- [GIVEN INFORMATION]
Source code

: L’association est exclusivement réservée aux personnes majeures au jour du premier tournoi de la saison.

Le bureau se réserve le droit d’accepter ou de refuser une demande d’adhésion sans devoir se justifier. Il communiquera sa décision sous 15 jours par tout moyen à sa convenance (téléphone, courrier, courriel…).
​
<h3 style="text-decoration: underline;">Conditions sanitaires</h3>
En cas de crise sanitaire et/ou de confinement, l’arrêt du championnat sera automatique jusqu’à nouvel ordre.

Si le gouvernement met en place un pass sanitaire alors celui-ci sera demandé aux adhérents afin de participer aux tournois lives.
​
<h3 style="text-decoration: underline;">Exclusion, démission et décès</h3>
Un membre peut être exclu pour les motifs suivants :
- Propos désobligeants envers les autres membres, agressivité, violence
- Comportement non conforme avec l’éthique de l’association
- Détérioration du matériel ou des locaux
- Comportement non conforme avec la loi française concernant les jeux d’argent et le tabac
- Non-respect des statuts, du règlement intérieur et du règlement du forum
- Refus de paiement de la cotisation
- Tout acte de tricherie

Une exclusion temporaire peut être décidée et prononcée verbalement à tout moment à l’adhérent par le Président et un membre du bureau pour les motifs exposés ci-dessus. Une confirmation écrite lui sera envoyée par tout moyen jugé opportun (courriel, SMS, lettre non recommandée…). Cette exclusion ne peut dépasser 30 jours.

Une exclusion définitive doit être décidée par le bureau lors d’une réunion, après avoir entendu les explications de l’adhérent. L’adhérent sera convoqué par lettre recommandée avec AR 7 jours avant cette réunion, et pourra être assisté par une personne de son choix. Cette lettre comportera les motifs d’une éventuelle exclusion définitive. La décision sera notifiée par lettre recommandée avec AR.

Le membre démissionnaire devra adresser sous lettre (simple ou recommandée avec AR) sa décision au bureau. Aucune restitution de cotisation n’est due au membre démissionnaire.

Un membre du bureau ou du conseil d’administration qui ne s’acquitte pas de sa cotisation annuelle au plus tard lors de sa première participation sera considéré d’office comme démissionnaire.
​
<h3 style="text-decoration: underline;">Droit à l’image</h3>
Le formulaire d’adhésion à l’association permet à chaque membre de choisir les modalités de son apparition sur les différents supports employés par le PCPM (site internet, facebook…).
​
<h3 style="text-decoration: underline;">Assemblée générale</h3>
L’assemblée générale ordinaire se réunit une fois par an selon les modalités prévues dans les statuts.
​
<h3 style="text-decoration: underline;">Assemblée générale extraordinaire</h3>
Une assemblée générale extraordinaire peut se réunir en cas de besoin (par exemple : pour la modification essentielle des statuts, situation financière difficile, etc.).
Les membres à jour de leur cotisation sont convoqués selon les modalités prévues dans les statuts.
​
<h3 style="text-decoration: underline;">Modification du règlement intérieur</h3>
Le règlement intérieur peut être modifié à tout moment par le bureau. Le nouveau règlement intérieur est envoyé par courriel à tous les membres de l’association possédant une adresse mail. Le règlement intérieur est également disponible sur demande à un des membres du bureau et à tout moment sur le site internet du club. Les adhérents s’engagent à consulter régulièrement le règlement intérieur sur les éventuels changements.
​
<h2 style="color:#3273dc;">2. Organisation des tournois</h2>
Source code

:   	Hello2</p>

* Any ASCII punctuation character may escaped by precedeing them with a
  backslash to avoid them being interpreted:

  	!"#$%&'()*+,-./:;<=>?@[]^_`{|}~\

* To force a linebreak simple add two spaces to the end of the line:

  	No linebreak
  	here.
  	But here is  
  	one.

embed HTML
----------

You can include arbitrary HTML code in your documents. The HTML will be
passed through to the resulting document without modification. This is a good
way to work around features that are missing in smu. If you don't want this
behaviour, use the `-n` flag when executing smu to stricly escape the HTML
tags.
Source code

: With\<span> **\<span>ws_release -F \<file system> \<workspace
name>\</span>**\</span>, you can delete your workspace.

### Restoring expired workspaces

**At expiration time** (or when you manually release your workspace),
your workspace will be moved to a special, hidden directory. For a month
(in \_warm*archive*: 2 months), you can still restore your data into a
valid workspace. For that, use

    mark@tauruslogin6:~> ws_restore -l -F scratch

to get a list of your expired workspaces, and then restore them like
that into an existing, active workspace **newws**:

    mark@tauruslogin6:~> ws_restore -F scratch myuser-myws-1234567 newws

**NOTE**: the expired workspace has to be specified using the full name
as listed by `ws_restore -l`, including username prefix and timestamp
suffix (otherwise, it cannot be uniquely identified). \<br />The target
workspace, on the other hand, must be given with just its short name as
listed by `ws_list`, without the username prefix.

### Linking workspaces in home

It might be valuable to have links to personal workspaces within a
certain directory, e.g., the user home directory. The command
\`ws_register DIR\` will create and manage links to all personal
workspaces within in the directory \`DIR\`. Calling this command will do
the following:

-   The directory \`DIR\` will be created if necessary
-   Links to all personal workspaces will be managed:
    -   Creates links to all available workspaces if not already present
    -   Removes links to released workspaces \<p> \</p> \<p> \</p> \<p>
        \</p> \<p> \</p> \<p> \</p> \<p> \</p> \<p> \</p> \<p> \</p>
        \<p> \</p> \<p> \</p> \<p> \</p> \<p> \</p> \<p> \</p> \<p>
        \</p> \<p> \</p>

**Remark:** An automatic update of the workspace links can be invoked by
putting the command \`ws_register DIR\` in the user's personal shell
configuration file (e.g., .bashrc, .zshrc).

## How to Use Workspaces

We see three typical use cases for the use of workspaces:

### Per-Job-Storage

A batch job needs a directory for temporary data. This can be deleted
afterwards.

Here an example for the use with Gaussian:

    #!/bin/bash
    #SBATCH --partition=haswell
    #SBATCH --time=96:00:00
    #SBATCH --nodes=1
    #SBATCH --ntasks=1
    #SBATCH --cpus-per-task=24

- [TASK DESCRIPTION] Reproduce the material above verbatim, line for line, with no alterations.

- [SOLUTION TO THIS TASK]
Source code

: L’association est exclusivement réservée aux personnes majeures au jour du premier tournoi de la saison.

Le bureau se réserve le droit d’accepter ou de refuser une demande d’adhésion sans devoir se justifier. Il communiquera sa décision sous 15 jours par tout moyen à sa convenance (téléphone, courrier, courriel…).
​
<h3 style="text-decoration: underline;">Conditions sanitaires</h3>
En cas de crise sanitaire et/ou de confinement, l’arrêt du championnat sera automatique jusqu’à nouvel ordre.

Si le gouvernement met en place un pass sanitaire alors celui-ci sera demandé aux adhérents afin de participer aux tournois lives.
​
<h3 style="text-decoration: underline;">Exclusion, démission et décès</h3>
Un membre peut être exclu pour les motifs suivants :
- Propos désobligeants envers les autres membres, agressivité, violence
- Comportement non conforme avec l’éthique de l’association
- Détérioration du matériel ou des locaux
- Comportement non conforme avec la loi française concernant les jeux d’argent et le tabac
- Non-respect des statuts, du règlement intérieur et du règlement du forum
- Refus de paiement de la cotisation
- Tout acte de tricherie

Une exclusion temporaire peut être décidée et prononcée verbalement à tout moment à l’adhérent par le Président et un membre du bureau pour les motifs exposés ci-dessus. Une confirmation écrite lui sera envoyée par tout moyen jugé opportun (courriel, SMS, lettre non recommandée…). Cette exclusion ne peut dépasser 30 jours.

Une exclusion définitive doit être décidée par le bureau lors d’une réunion, après avoir entendu les explications de l’adhérent. L’adhérent sera convoqué par lettre recommandée avec AR 7 jours avant cette réunion, et pourra être assisté par une personne de son choix. Cette lettre comportera les motifs d’une éventuelle exclusion définitive. La décision sera notifiée par lettre recommandée avec AR.

Le membre démissionnaire devra adresser sous lettre (simple ou recommandée avec AR) sa décision au bureau. Aucune restitution de cotisation n’est due au membre démissionnaire.

Un membre du bureau ou du conseil d’administration qui ne s’acquitte pas de sa cotisation annuelle au plus tard lors de sa première participation sera considéré d’office comme démissionnaire.
​
<h3 style="text-decoration: underline;">Droit à l’image</h3>
Le formulaire d’adhésion à l’association permet à chaque membre de choisir les modalités de son apparition sur les différents supports employés par le PCPM (site internet, facebook…).
​
<h3 style="text-decoration: underline;">Assemblée générale</h3>
L’assemblée générale ordinaire se réunit une fois par an selon les modalités prévues dans les statuts.
​
<h3 style="text-decoration: underline;">Assemblée générale extraordinaire</h3>
Une assemblée générale extraordinaire peut se réunir en cas de besoin (par exemple : pour la modification essentielle des statuts, situation financière difficile, etc.).
Les membres à jour de leur cotisation sont convoqués selon les modalités prévues dans les statuts.
​
<h3 style="text-decoration: underline;">Modification du règlement intérieur</h3>
Le règlement intérieur peut être modifié à tout moment par le bureau. Le nouveau règlement intérieur est envoyé par courriel à tous les membres de l’association possédant une adresse mail. Le règlement intérieur est également disponible sur demande à un des membres du bureau et à tout moment sur le site internet du club. Les adhérents s’engagent à consulter régulièrement le règlement intérieur sur les éventuels changements.
​
<h2 style="color:#3273dc;">2. Organisation des tournois</h2>
Source code

:   	Hello2</p>

* Any ASCII punctuation character may escaped by precedeing them with a
  backslash to avoid them being interpreted:

  	!"#$%&'()*+,-./:;<=>?@[]^_`{|}~\

* To force a linebreak simple add two spaces to the end of the line:

  	No linebreak
  	here.
  	But here is  
  	one.

embed HTML
----------

You can include arbitrary HTML code in your documents. The HTML will be
passed through to the resulting document without modification. This is a good
way to work around features that are missing in smu. If you don't want this
behaviour, use the `-n` flag when executing smu to stricly escape the HTML
tags.
Source code

: With\<span> **\<span>ws_release -F \<file system> \<workspace
name>\</span>**\</span>, you can delete your workspace.

### Restoring expired workspaces

**At expiration time** (or when you manually release your workspace),
your workspace will be moved to a special, hidden directory. For a month
(in \_warm*archive*: 2 months), you can still restore your data into a
valid workspace. For that, use

    mark@tauruslogin6:~> ws_restore -l -F scratch

to get a list of your expired workspaces, and then restore them like
that into an existing, active workspace **newws**:

    mark@tauruslogin6:~> ws_restore -F scratch myuser-myws-1234567 newws

**NOTE**: the expired workspace has to be specified using the full name
as listed by `ws_restore -l`, including username prefix and timestamp
suffix (otherwise, it cannot be uniquely identified). \<br />The target
workspace, on the other hand, must be given with just its short name as
listed by `ws_list`, without the username prefix.

### Linking workspaces in home

It might be valuable to have links to personal workspaces within a
certain directory, e.g., the user home directory. The command
\`ws_register DIR\` will create and manage links to all personal
workspaces within in the directory \`DIR\`. Calling this command will do
the following:

-   The directory \`DIR\` will be created if necessary
-   Links to all personal workspaces will be managed:
    -   Creates links to all available workspaces if not already present
    -   Removes links to released workspaces \<p> \</p> \<p> \</p> \<p>
        \</p> \<p> \</p> \<p> \</p> \<p> \</p> \<p> \</p> \<p> \</p>
        \<p> \</p> \<p> \</p> \<p> \</p> \<p> \</p> \<p> \</p> \<p>
        \</p> \<p> \</p>

**Remark:** An automatic update of the workspace links can be invoked by
putting the command \`ws_register DIR\` in the user's personal shell
configuration file (e.g., .bashrc, .zshrc).

## How to Use Workspaces

We see three typical use cases for the use of workspaces:

### Per-Job-Storage

A batch job needs a directory for temporary data. This can be deleted
afterwards.

Here an example for the use with Gaussian:

    #!/bin/bash
    #SBATCH --partition=haswell
    #SBATCH --time=96:00:00
    #SBATCH --nodes=1
    #SBATCH --ntasks=1
    #SBATCH --cpus-per-task=24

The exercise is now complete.